Friday, April 25, 2008

Symbols Matter: Day of Silence

Today is understood to be a Day of Silence, putting a spotlight on the way that LGBTQ people are some times bullied and teased about being LGBTQ, especially in the context of schools. Today, those who keep silent are a painful reminder of things past, in which many LGBTQ kept silent about who they are in the face of bullies. Yet today, the intentional silence is audible enough to let others know around us we will be silent no more. Today is a day to break through the veil of threats and no longer be silent. Break the silence.

Begun in 1996, this is a day that in many of our schools--private, public, elementary to colleges and universities (and hopefully seminaries)--LGBTQ people and those who are allies are silent.

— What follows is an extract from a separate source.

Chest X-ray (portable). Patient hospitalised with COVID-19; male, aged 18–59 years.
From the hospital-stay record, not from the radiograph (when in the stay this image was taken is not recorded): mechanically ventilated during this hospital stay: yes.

Some keep silence all day, while others are silent during lunch periods or recess. Some carry small cards explaining their silence, while others have put tape over their mouths to show in a demonstrable fashion that they are keeping silent this day.

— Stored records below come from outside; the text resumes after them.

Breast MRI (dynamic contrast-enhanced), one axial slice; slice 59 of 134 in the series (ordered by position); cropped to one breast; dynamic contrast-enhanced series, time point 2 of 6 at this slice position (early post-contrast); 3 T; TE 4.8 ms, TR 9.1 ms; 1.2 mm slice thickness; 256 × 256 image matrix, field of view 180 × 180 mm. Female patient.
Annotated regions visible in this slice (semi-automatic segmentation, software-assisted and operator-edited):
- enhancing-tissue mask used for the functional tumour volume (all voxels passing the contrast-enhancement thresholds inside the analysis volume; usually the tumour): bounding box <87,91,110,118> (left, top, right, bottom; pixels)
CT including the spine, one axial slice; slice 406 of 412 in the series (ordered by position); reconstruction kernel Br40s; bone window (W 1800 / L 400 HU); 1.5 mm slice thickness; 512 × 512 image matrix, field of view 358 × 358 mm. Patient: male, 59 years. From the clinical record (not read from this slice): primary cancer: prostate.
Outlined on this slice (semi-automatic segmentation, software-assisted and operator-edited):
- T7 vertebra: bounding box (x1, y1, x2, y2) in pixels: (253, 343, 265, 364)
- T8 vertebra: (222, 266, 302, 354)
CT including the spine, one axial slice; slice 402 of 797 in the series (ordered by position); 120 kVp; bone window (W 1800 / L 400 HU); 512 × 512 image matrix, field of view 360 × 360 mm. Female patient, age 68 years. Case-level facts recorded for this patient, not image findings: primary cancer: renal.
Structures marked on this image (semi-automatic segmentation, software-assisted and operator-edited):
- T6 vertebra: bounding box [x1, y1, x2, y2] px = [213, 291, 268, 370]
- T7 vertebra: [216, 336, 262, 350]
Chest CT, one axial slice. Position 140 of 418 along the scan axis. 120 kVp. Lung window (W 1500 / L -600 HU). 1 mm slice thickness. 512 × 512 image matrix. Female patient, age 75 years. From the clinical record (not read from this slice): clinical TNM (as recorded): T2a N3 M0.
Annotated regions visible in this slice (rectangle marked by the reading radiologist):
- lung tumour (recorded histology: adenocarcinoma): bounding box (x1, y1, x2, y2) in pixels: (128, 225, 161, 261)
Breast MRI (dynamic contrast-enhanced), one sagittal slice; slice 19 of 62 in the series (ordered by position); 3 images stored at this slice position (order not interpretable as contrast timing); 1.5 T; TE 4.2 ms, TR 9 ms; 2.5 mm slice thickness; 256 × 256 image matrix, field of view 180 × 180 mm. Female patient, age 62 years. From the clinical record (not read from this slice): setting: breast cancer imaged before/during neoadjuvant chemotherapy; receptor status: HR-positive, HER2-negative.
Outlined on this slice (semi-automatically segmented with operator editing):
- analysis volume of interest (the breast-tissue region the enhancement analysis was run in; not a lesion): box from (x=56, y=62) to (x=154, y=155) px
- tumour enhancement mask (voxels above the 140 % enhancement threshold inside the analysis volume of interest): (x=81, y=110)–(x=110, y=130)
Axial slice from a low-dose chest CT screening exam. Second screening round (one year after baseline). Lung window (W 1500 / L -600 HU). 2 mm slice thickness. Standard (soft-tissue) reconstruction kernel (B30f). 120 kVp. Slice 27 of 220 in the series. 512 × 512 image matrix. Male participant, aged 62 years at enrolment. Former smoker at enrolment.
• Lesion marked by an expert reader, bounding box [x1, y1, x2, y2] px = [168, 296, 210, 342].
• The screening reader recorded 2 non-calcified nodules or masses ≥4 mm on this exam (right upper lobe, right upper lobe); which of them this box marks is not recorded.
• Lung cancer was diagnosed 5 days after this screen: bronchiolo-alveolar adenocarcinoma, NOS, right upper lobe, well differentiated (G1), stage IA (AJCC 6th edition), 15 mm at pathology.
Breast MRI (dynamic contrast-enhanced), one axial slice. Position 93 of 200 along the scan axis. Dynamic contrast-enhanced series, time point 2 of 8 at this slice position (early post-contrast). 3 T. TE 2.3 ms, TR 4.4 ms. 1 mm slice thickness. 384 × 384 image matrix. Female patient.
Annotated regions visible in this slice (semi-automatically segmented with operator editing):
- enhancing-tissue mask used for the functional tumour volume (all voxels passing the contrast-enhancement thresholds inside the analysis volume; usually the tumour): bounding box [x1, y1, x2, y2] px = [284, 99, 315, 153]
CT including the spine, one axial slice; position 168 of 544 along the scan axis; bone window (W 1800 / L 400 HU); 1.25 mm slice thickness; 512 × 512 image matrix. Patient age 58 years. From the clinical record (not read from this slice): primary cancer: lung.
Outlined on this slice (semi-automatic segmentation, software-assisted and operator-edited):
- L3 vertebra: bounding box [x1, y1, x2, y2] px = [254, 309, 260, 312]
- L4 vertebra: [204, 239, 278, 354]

This day in 2008, many are remembering Lawrence King who was killed by a bully because of issues regarding sexual orientation, e.g., because he was gay.

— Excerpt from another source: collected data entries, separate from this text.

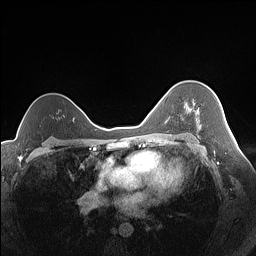
Breast MRI (dynamic contrast-enhanced), one axial slice; slice 104 of 160 in the series (ordered by position); dynamic contrast-enhanced series, time point 2 of 7 at this slice position (early post-contrast); 1.5 T; TE 1.4 ms, TR 5 ms; 1.3 mm slice thickness; 256 × 256 image matrix, field of view 320 × 320 mm. Female patient.
Annotated regions visible in this slice (semi-automatic segmentation, software-assisted and operator-edited):
- enhancing-tissue mask used for the functional tumour volume (all voxels passing the contrast-enhancement thresholds inside the analysis volume; usually the tumour): bounding box (x1, y1, x2, y2) in pixels: (188, 107, 201, 130)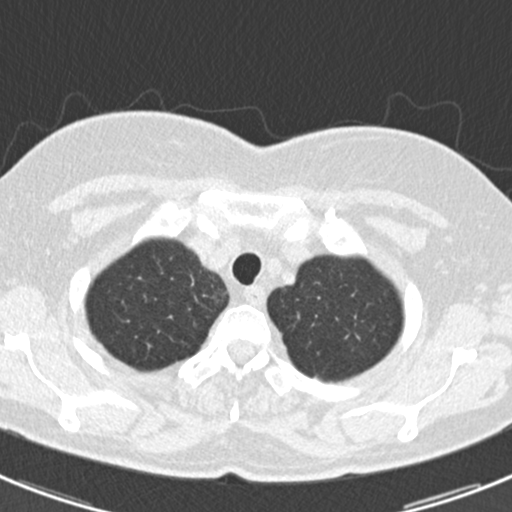
Axial slice from a low-dose chest CT screening exam, first (baseline) screen, lung window (W 1500 / L -600 HU), 2 mm slice thickness, standard (soft-tissue) reconstruction kernel (B30f), 120 kVp, 512 × 512 image matrix, field of view 298 × 298 mm. Female, age 60 years at enrolment.
- Expert reader's lesion annotation, bounding box (x1, y1, x2, y2) in pixels: (336, 310, 395, 368).
- The screening reader recorded 3 non-calcified nodules or masses ≥4 mm on this exam (lingula, left lower lobe, lingula); which of them this box marks is not recorded.
- Lung cancer was diagnosed 886 days after this screen (after the third annual screen): non-small cell carcinoma, left upper lobe, poorly differentiated (G3), stage IB (AJCC 6th edition), 7 mm at pathology.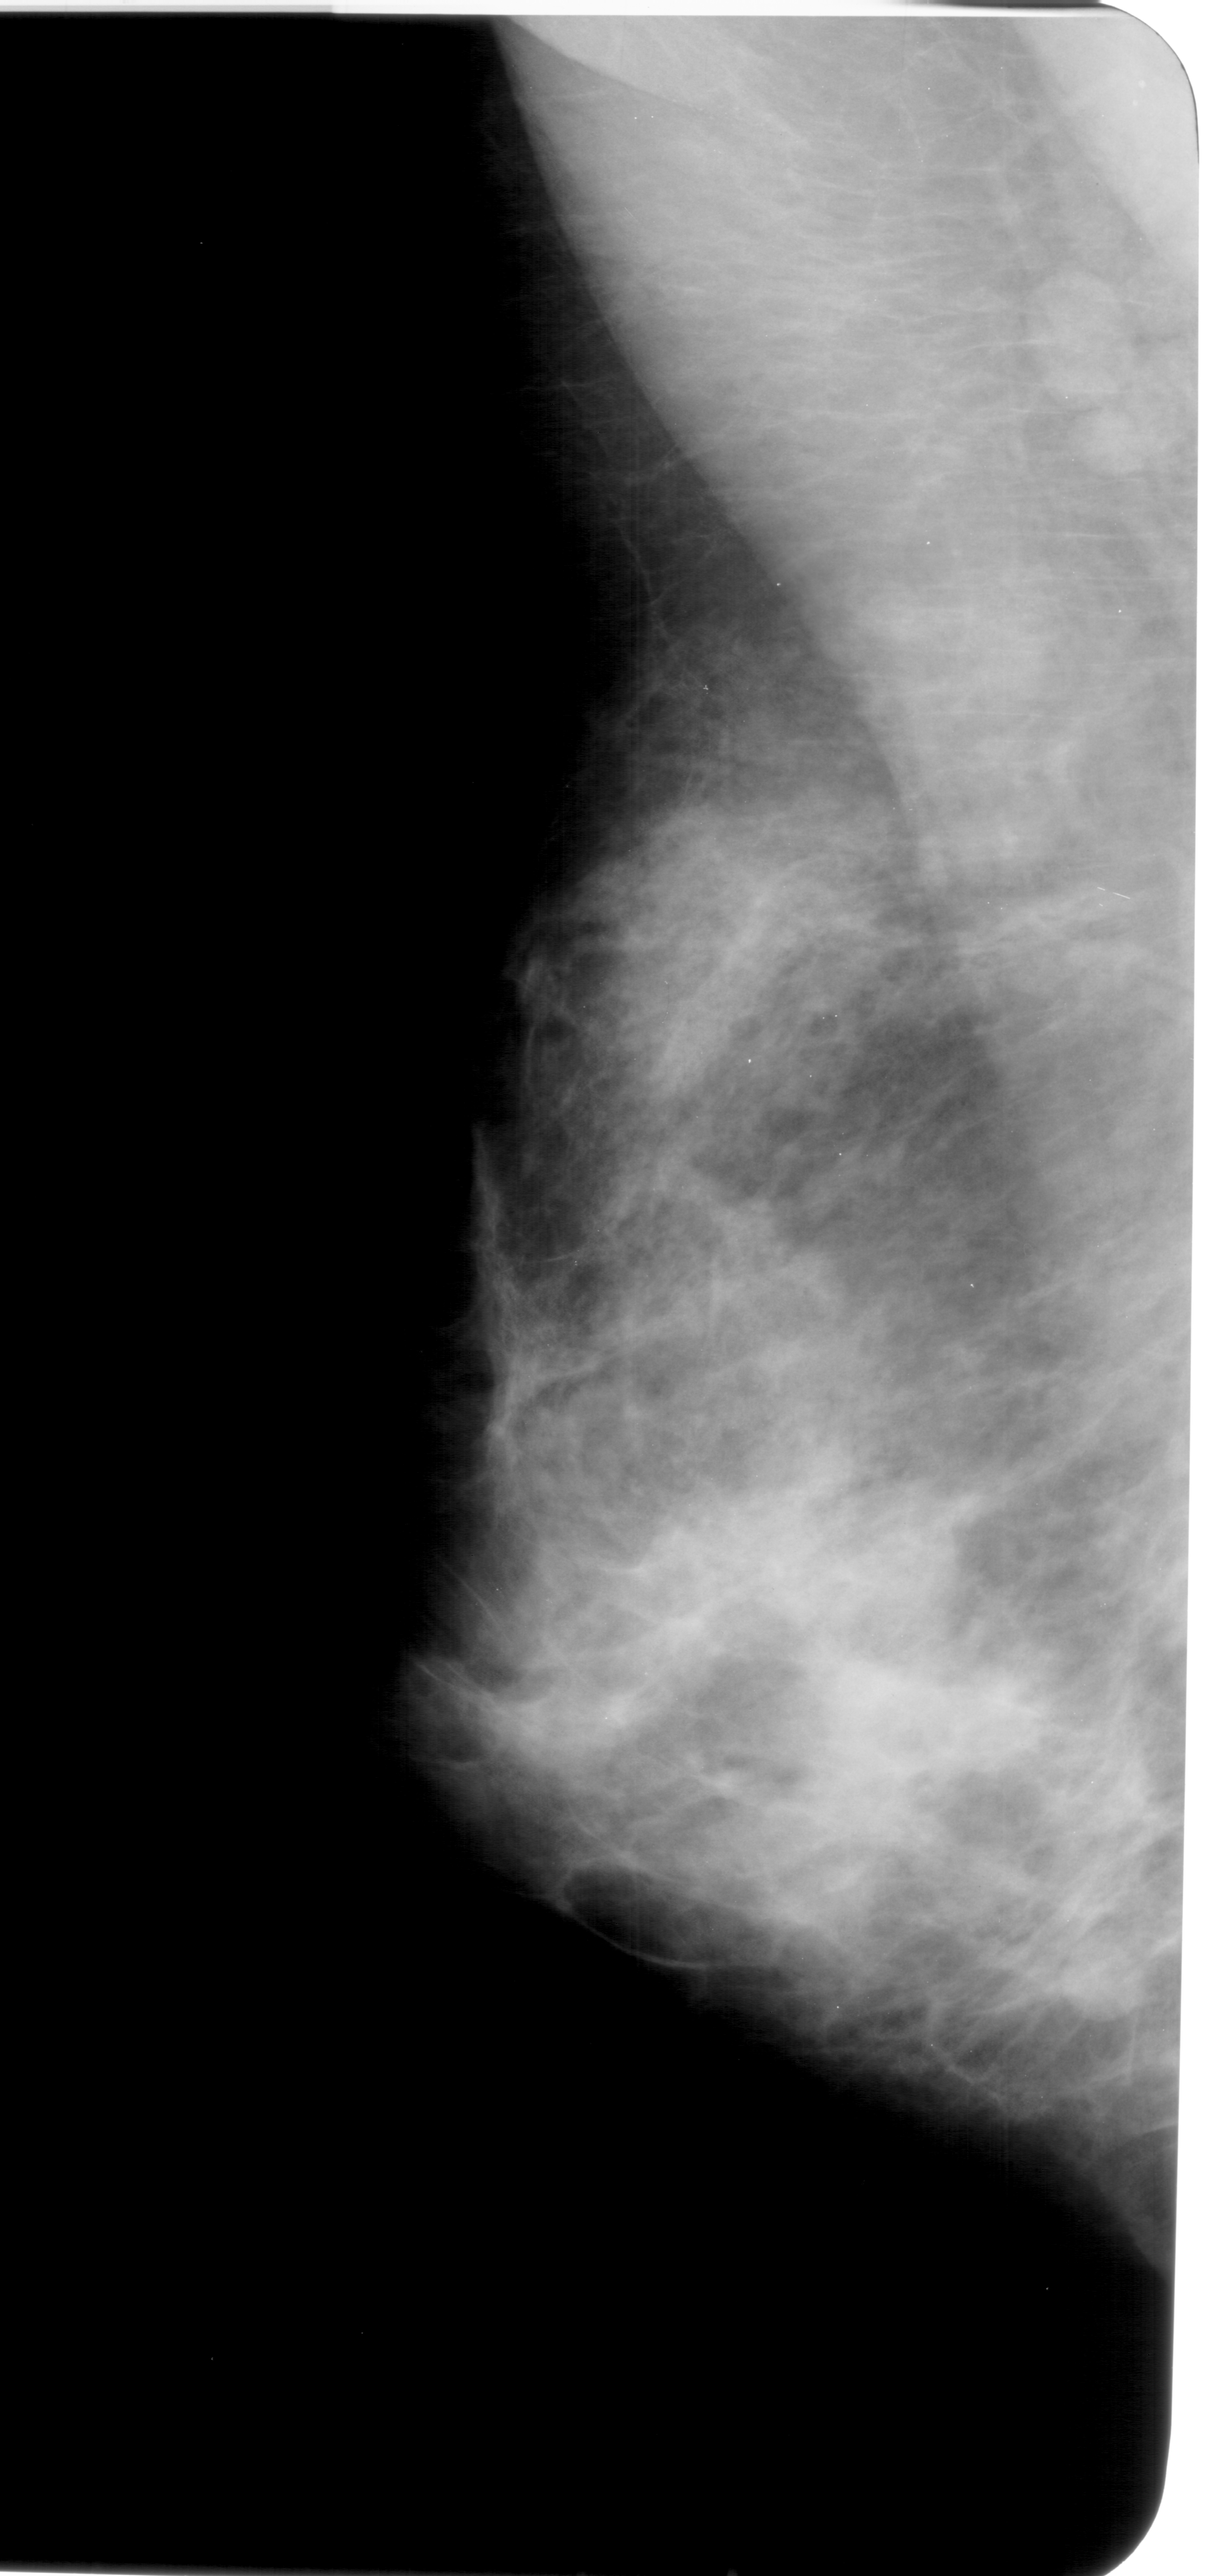
Scanned film-screen mammogram. Left breast. Mediolateral oblique (MLO) view. BI-RADS breast density category 4 (scale 1–4). 1206 × 2576 image matrix.
Expert-marked regions of interest on this image (one box per marked abnormality):
- mass, shape round, margins circumscribed; BI-RADS assessment category 4; pathology (as recorded): benign: bounding box <999,1908,1185,2077> (left, top, right, bottom; pixels)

With my son having been bullied because he has an openly gay dad, with a book "out there" in the world talking about being a gay dad--and thus a gay family in many ways--I am more aware of the torment that not only LGBTQ students and teachers face in our schools, but our straight children as well.

Sometimes symbols matter and some times they really don't: flag pins, flags, crosses, logos, mascots, holding hands across America. However, being voluntarily, audibly silent in a chatty world matters, especially if it draws attention to the overt or covert bullying that goes on in this world--whether we are being bullied because we are LGBTQ, straight children of LGBTQ parents, disabled, of different ethnicity, nationality, heritage, economic class, academic games, because of gender, or religion. The twist is this: we shall be silent no more about any kind of bullying.